Bäcklund and Kechichian pad up

Then there’s Wang, a diminutive American Madrileño who hurls herself into a series of kamikaze hand slides that nearly take out our photographer and – at one point – lands her in the neighbouring bushes. “I don’t stop for much,” she says, heading back up the hill for another run (including people holding cameras, shrubbery and, presumably, patriarchal institutions). 

This freewheeling international movement is all the more impressive when you consider it began as a way for Kechichian to escape her personal demons. “At 28, I was looking for positive stuff to replace the negative in my life,” she explains, once she’s taken off her pads and reinforced gloves at the nearby Matadero arts centre where we’ve stopped in for a chat. “When I arrived in Spain at 20, I struggled with drugs and alcohol. I wanted to break the self-destructive loop with something else that excited me.” Of all the hobbies she tried – including learning to play the drums – skateboarding was the one that changed her life and it was an accidental session with other women riders that sparked her lightbulb moment. 

Ready to shred

“One day, I was skating at Moyano, a steep slope we have in Madrid, and there were three or four other girls,” she recalls. “We were like, ‘Dude! This is fun!’ The vibe was so chilled, supportive and so different from always skating with men, so we started a Facebook group to create more of those moments.” This Facebook group soon mushroomed into the meet-ups that birthed those first YouTube videos and helped spread the longboard gospel to girls everywhere, from Rio to Rome.  

Madrid's Río Park

These days, Kechichian, who keeps a flat in Madrid but self-classifies as “a nomad”, benefits from the diverse terrain and support system of her fellow European groups (“France is huge, the Netherlands has many freestylers, because it’s so flat, the UK has a lot of downhill,” she says). They regularly trade Facebook messages and welcome on board foreign crew members looking to shred. But that initial revelation – women bonding over a shared enjoyment – is clearly still core to LGC’s continued appeal. As Bäcklund notes: “If there’s another girl skating, it’s just instant sisterhood. You get sucked in.” 

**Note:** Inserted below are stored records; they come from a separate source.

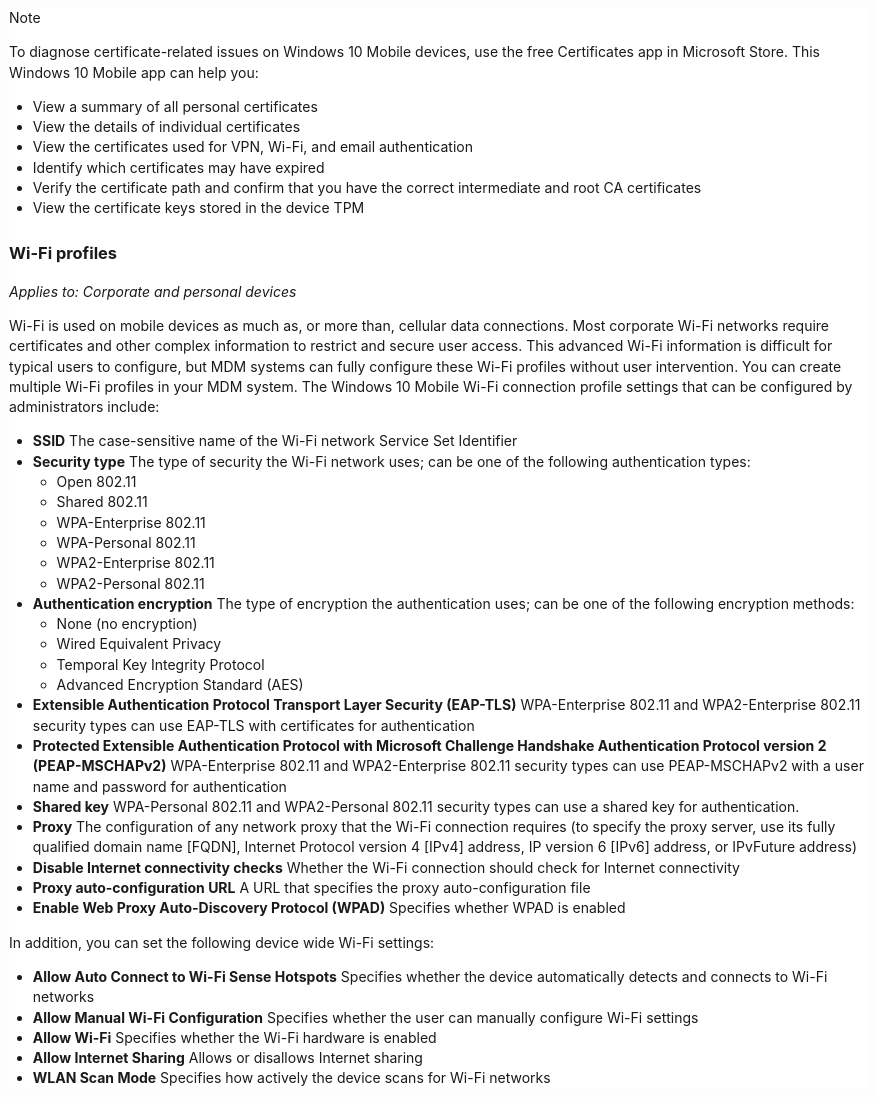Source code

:> [!NOTE]
> To diagnose certificate-related issues on Windows 10 Mobile devices, use the free Certificates app in Microsoft Store. This Windows 10 Mobile app can help you:
> -   View a summary of all personal certificates
> -   View the details of individual certificates
> -   View the certificates used for VPN, Wi-Fi, and email authentication
> -   Identify which certificates may have expired
> -   Verify the certificate path and confirm that you have the correct intermediate and root CA certificates
> -   View the certificate keys stored in the device TPM

### <a href="" id="wi-fi-profiles"></a>Wi-Fi profiles

*Applies to: Corporate and personal devices*

Wi-Fi is used on mobile devices as much as, or more than, cellular data connections. Most corporate Wi-Fi networks require certificates and other complex information to restrict and secure user access. This advanced Wi-Fi information is difficult for typical users to configure, but MDM systems can fully configure these Wi-Fi profiles without user intervention.
You can create multiple Wi-Fi profiles in your MDM system. The Windows 10 Mobile Wi-Fi connection profile settings that can be configured by administrators include:

-   **SSID** The case-sensitive name of the Wi-Fi network Service Set Identifier
-   **Security type** The type of security the Wi-Fi network uses; can be one of the following authentication types:
    -   Open 802.11
    -   Shared 802.11
    -   WPA-Enterprise 802.11
    -   WPA-Personal 802.11
    -   WPA2-Enterprise 802.11
    -   WPA2-Personal 802.11
-   **Authentication encryption** The type of encryption the authentication uses; can be one of the following encryption methods:
    -   None (no encryption)
    -   Wired Equivalent Privacy
    -   Temporal Key Integrity Protocol
    -   Advanced Encryption Standard (AES)
-   **Extensible Authentication Protocol Transport Layer Security (EAP-TLS)** WPA-Enterprise 802.11 and WPA2-Enterprise 802.11 security types can use EAP-TLS with certificates for authentication
-   **Protected Extensible Authentication Protocol with Microsoft Challenge Handshake Authentication Protocol version 2 (PEAP-MSCHAPv2)** WPA-Enterprise 802.11 and WPA2-Enterprise 802.11 security types can use PEAP-MSCHAPv2 with a user name and password for authentication
-   **Shared key** WPA-Personal 802.11 and WPA2-Personal 802.11 security types can use a shared key for authentication.
-   **Proxy** The configuration of any network proxy that the Wi-Fi connection requires (to specify the proxy server, use its fully qualified domain name [FQDN], Internet Protocol version 4 [IPv4] address, IP version 6 [IPv6] address, or IPvFuture address)
-   **Disable Internet connectivity checks** Whether the Wi-Fi connection should check for Internet connectivity
-   **Proxy auto-configuration URL** A URL that specifies the proxy auto-configuration file
-   **Enable Web Proxy Auto-Discovery Protocol (WPAD)** Specifies whether WPAD is enabled

In addition, you can set the following device wide Wi-Fi settings:
-   **Allow Auto Connect to Wi-Fi Sense Hotspots** Specifies whether the device automatically detects and connects to Wi-Fi networks
-   **Allow Manual Wi-Fi Configuration** Specifies whether the user can manually configure Wi-Fi settings
-   **Allow Wi-Fi** Specifies whether the Wi-Fi hardware is enabled
-   **Allow Internet Sharing** Allows or disallows Internet sharing
-   **WLAN Scan Mode** Specifies how actively the device scans for Wi-Fi networks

Did they all face sexism before finding other females to skate with? “Eight years ago in Madrid, every head would turn” at the sight of a woman with a board, Kechichian says, while Wang admits she faced plenty of misogyny in the USA. “Sometimes if I travelled to events, people were like, ‘Ugh, she’s only skating because she wants to flirt with guys,’” she says.   

The Crew's Possala Wang

And, sadly, LGC’s visible success hasn’t entirely eradicated these caveman attitudes. “There are many men who support us, but we still face adversity and I get so much hate online,” says Kechichian. But make no mistake, LGC is an undeniable success story. In fact, having conquered the world of action sports – where once women tended only to feature as bikini-clad eye candy – Kechichian is pivoting into humanitarian work, setting up skate workshops in communities where people-trafficking and other social problems are rife.

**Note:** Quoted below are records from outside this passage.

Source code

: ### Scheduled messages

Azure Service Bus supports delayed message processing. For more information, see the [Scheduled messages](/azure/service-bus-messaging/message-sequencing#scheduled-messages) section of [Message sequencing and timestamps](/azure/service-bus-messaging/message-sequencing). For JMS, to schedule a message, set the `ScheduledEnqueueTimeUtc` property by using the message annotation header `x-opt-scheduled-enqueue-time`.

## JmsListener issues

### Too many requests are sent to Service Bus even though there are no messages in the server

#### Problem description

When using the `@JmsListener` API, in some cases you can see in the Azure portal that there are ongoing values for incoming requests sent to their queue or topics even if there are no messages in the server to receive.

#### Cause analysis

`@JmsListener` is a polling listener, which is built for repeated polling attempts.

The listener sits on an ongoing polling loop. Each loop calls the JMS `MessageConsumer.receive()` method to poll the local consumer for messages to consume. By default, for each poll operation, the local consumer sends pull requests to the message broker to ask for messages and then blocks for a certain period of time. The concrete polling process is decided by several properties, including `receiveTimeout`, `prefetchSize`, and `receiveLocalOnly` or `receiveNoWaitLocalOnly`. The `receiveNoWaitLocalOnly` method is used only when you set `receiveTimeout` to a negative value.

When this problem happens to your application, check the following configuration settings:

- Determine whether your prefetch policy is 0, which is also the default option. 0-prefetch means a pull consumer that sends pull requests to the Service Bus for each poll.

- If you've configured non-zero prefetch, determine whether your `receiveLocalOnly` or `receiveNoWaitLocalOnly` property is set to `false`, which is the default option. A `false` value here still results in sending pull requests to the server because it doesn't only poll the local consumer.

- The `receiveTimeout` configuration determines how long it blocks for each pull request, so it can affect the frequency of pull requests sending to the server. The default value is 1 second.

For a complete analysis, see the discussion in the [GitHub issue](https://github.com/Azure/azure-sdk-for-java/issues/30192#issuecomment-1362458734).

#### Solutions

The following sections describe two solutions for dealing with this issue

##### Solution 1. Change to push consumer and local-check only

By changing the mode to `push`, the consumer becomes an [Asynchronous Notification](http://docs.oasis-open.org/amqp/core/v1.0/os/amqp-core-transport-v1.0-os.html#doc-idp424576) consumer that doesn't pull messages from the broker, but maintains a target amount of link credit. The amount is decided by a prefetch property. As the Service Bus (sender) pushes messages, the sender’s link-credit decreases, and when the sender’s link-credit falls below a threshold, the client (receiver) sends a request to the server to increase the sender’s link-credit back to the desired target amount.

“India is happening, Cambodia is happening and we’re also in Florida in a neighbourhood where the rate of teenage pregnancy is very high,” she says. “We have this amazing tool – longboarding – and we’re a group of women who care and want to give these girls some motivation or just something different in their lives.” 

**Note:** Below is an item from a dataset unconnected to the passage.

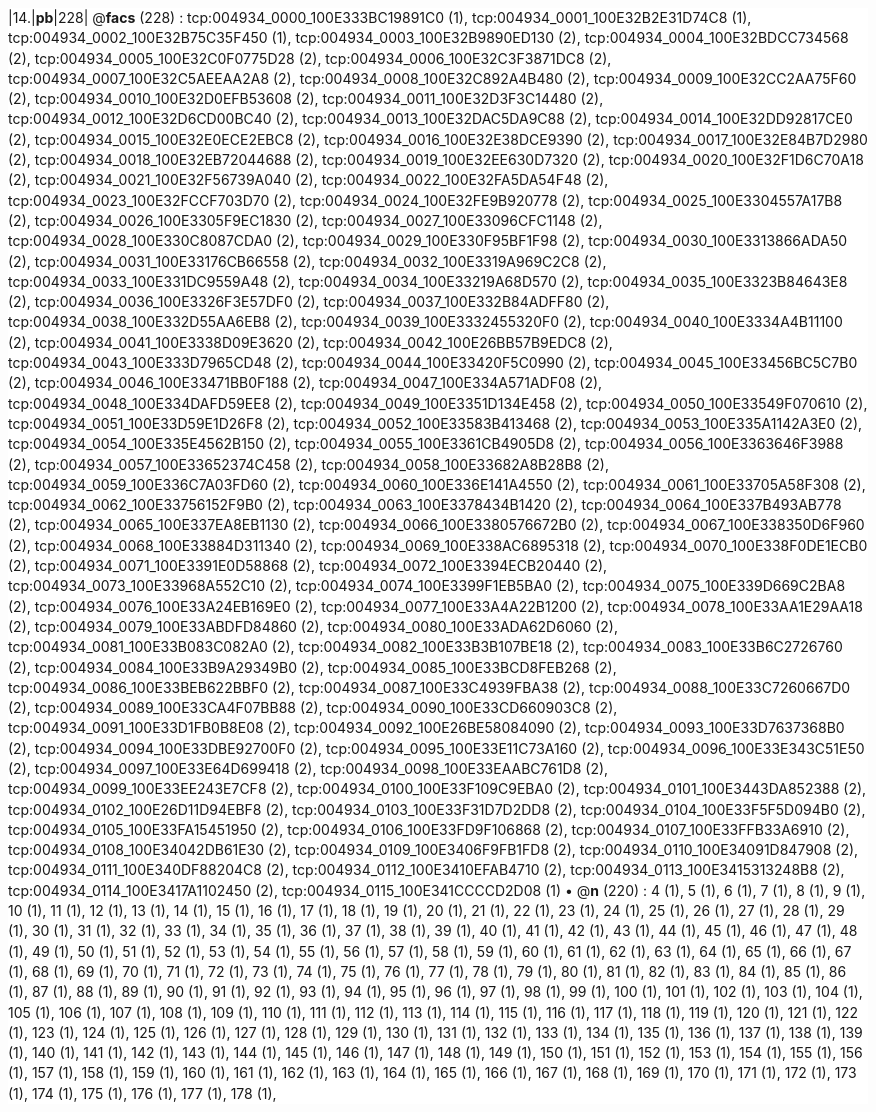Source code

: |14.|__pb__|228| @__facs__ (228) : tcp:004934_0000_100E333BC19891C0 (1), tcp:004934_0001_100E32B2E31D74C8 (1), tcp:004934_0002_100E32B75C35F450 (1), tcp:004934_0003_100E32B9890ED130 (2), tcp:004934_0004_100E32BDCC734568 (2), tcp:004934_0005_100E32C0F0775D28 (2), tcp:004934_0006_100E32C3F3871DC8 (2), tcp:004934_0007_100E32C5AEEAA2A8 (2), tcp:004934_0008_100E32C892A4B480 (2), tcp:004934_0009_100E32CC2AA75F60 (2), tcp:004934_0010_100E32D0EFB53608 (2), tcp:004934_0011_100E32D3F3C14480 (2), tcp:004934_0012_100E32D6CD00BC40 (2), tcp:004934_0013_100E32DAC5DA9C88 (2), tcp:004934_0014_100E32DD92817CE0 (2), tcp:004934_0015_100E32E0ECE2EBC8 (2), tcp:004934_0016_100E32E38DCE9390 (2), tcp:004934_0017_100E32E84B7D2980 (2), tcp:004934_0018_100E32EB72044688 (2), tcp:004934_0019_100E32EE630D7320 (2), tcp:004934_0020_100E32F1D6C70A18 (2), tcp:004934_0021_100E32F56739A040 (2), tcp:004934_0022_100E32FA5DA54F48 (2), tcp:004934_0023_100E32FCCF703D70 (2), tcp:004934_0024_100E32FE9B920778 (2), tcp:004934_0025_100E3304557A17B8 (2), tcp:004934_0026_100E3305F9EC1830 (2), tcp:004934_0027_100E33096CFC1148 (2), tcp:004934_0028_100E330C8087CDA0 (2), tcp:004934_0029_100E330F95BF1F98 (2), tcp:004934_0030_100E3313866ADA50 (2), tcp:004934_0031_100E33176CB66558 (2), tcp:004934_0032_100E3319A969C2C8 (2), tcp:004934_0033_100E331DC9559A48 (2), tcp:004934_0034_100E33219A68D570 (2), tcp:004934_0035_100E3323B84643E8 (2), tcp:004934_0036_100E3326F3E57DF0 (2), tcp:004934_0037_100E332B84ADFF80 (2), tcp:004934_0038_100E332D55AA6EB8 (2), tcp:004934_0039_100E3332455320F0 (2), tcp:004934_0040_100E3334A4B11100 (2), tcp:004934_0041_100E3338D09E3620 (2), tcp:004934_0042_100E26BB57B9EDC8 (2), tcp:004934_0043_100E333D7965CD48 (2), tcp:004934_0044_100E33420F5C0990 (2), tcp:004934_0045_100E33456BC5C7B0 (2), tcp:004934_0046_100E33471BB0F188 (2), tcp:004934_0047_100E334A571ADF08 (2), tcp:004934_0048_100E334DAFD59EE8 (2), tcp:004934_0049_100E3351D134E458 (2), tcp:004934_0050_100E33549F070610 (2), tcp:004934_0051_100E33D59E1D26F8 (2), tcp:004934_0052_100E33583B413468 (2), tcp:004934_0053_100E335A1142A3E0 (2), tcp:004934_0054_100E335E4562B150 (2), tcp:004934_0055_100E3361CB4905D8 (2), tcp:004934_0056_100E3363646F3988 (2), tcp:004934_0057_100E33652374C458 (2), tcp:004934_0058_100E33682A8B28B8 (2), tcp:004934_0059_100E336C7A03FD60 (2), tcp:004934_0060_100E336E141A4550 (2), tcp:004934_0061_100E33705A58F308 (2), tcp:004934_0062_100E33756152F9B0 (2), tcp:004934_0063_100E3378434B1420 (2), tcp:004934_0064_100E337B493AB778 (2), tcp:004934_0065_100E337EA8EB1130 (2), tcp:004934_0066_100E3380576672B0 (2), tcp:004934_0067_100E338350D6F960 (2), tcp:004934_0068_100E33884D311340 (2), tcp:004934_0069_100E338AC6895318 (2), tcp:004934_0070_100E338F0DE1ECB0 (2), tcp:004934_0071_100E3391E0D58868 (2), tcp:004934_0072_100E3394ECB20440 (2), tcp:004934_0073_100E33968A552C10 (2), tcp:004934_0074_100E3399F1EB5BA0 (2), tcp:004934_0075_100E339D669C2BA8 (2), tcp:004934_0076_100E33A24EB169E0 (2), tcp:004934_0077_100E33A4A22B1200 (2), tcp:004934_0078_100E33AA1E29AA18 (2), tcp:004934_0079_100E33ABDFD84860 (2), tcp:004934_0080_100E33ADA62D6060 (2), tcp:004934_0081_100E33B083C082A0 (2), tcp:004934_0082_100E33B3B107BE18 (2), tcp:004934_0083_100E33B6C2726760 (2), tcp:004934_0084_100E33B9A29349B0 (2), tcp:004934_0085_100E33BCD8FEB268 (2), tcp:004934_0086_100E33BEB622BBF0 (2), tcp:004934_0087_100E33C4939FBA38 (2), tcp:004934_0088_100E33C7260667D0 (2), tcp:004934_0089_100E33CA4F07BB88 (2), tcp:004934_0090_100E33CD660903C8 (2), tcp:004934_0091_100E33D1FB0B8E08 (2), tcp:004934_0092_100E26BE58084090 (2), tcp:004934_0093_100E33D7637368B0 (2), tcp:004934_0094_100E33DBE92700F0 (2), tcp:004934_0095_100E33E11C73A160 (2), tcp:004934_0096_100E33E343C51E50 (2), tcp:004934_0097_100E33E64D699418 (2), tcp:004934_0098_100E33EAABC761D8 (2), tcp:004934_0099_100E33EE243E7CF8 (2), tcp:004934_0100_100E33F109C9EBA0 (2), tcp:004934_0101_100E3443DA852388 (2), tcp:004934_0102_100E26D11D94EBF8 (2), tcp:004934_0103_100E33F31D7D2DD8 (2), tcp:004934_0104_100E33F5F5D094B0 (2), tcp:004934_0105_100E33FA15451950 (2), tcp:004934_0106_100E33FD9F106868 (2), tcp:004934_0107_100E33FFB33A6910 (2), tcp:004934_0108_100E34042DB61E30 (2), tcp:004934_0109_100E3406F9FB1FD8 (2), tcp:004934_0110_100E34091D847908 (2), tcp:004934_0111_100E340DF88204C8 (2), tcp:004934_0112_100E3410EFAB4710 (2), tcp:004934_0113_100E3415313248B8 (2), tcp:004934_0114_100E3417A1102450 (2), tcp:004934_0115_100E341CCCCD2D08 (1)  •  @__n__ (220) : 4 (1), 5 (1), 6 (1), 7 (1), 8 (1), 9 (1), 10 (1), 11 (1), 12 (1), 13 (1), 14 (1), 15 (1), 16 (1), 17 (1), 18 (1), 19 (1), 20 (1), 21 (1), 22 (1), 23 (1), 24 (1), 25 (1), 26 (1), 27 (1), 28 (1), 29 (1), 30 (1), 31 (1), 32 (1), 33 (1), 34 (1), 35 (1), 36 (1), 37 (1), 38 (1), 39 (1), 40 (1), 41 (1), 42 (1), 43 (1), 44 (1), 45 (1), 46 (1), 47 (1), 48 (1), 49 (1), 50 (1), 51 (1), 52 (1), 53 (1), 54 (1), 55 (1), 56 (1), 57 (1), 58 (1), 59 (1), 60 (1), 61 (1), 62 (1), 63 (1), 64 (1), 65 (1), 66 (1), 67 (1), 68 (1), 69 (1), 70 (1), 71 (1), 72 (1), 73 (1), 74 (1), 75 (1), 76 (1), 77 (1), 78 (1), 79 (1), 80 (1), 81 (1), 82 (1), 83 (1), 84 (1), 85 (1), 86 (1), 87 (1), 88 (1), 89 (1), 90 (1), 91 (1), 92 (1), 93 (1), 94 (1), 95 (1), 96 (1), 97 (1), 98 (1), 99 (1), 100 (1), 101 (1), 102 (1), 103 (1), 104 (1), 105 (1), 106 (1), 107 (1), 108 (1), 109 (1), 110 (1), 111 (1), 112 (1), 113 (1), 114 (1), 115 (1), 116 (1), 117 (1), 118 (1), 119 (1), 120 (1), 121 (1), 122 (1), 123 (1), 124 (1), 125 (1), 126 (1), 127 (1), 128 (1), 129 (1), 130 (1), 131 (1), 132 (1), 133 (1), 134 (1), 135 (1), 136 (1), 137 (1), 138 (1), 139 (1), 140 (1), 141 (1), 142 (1), 143 (1), 144 (1), 145 (1), 146 (1), 147 (1), 148 (1), 149 (1), 150 (1), 151 (1), 152 (1), 153 (1), 154 (1), 155 (1), 156 (1), 157 (1), 158 (1), 159 (1), 160 (1), 161 (1), 162 (1), 163 (1), 164 (1), 165 (1), 166 (1), 167 (1), 168 (1), 169 (1), 170 (1), 171 (1), 172 (1), 173 (1), 174 (1), 175 (1), 176 (1), 177 (1), 178 (1),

Longboard Girls Crew founder Valeria Kechichian

It’s an ambitious endeavour, but, set against Kechichian’s undoubted achievements and infectious personality, you wouldn’t bet against her accomplishing most things she sets her mind on. And at the heart of it all is a desire to question traditional attitudes while sharing in every landed trick or scraped knee.  

“As girls, we’re taught that there are so few spots for women that we have to fight each other to get them,” she says, as the sun sets in the distance, “but, suddenly, we’re giving women examples of girls supporting each other, having fun, being happy and being successful. That is what made the movement so huge worldwide. That’s what resonated.”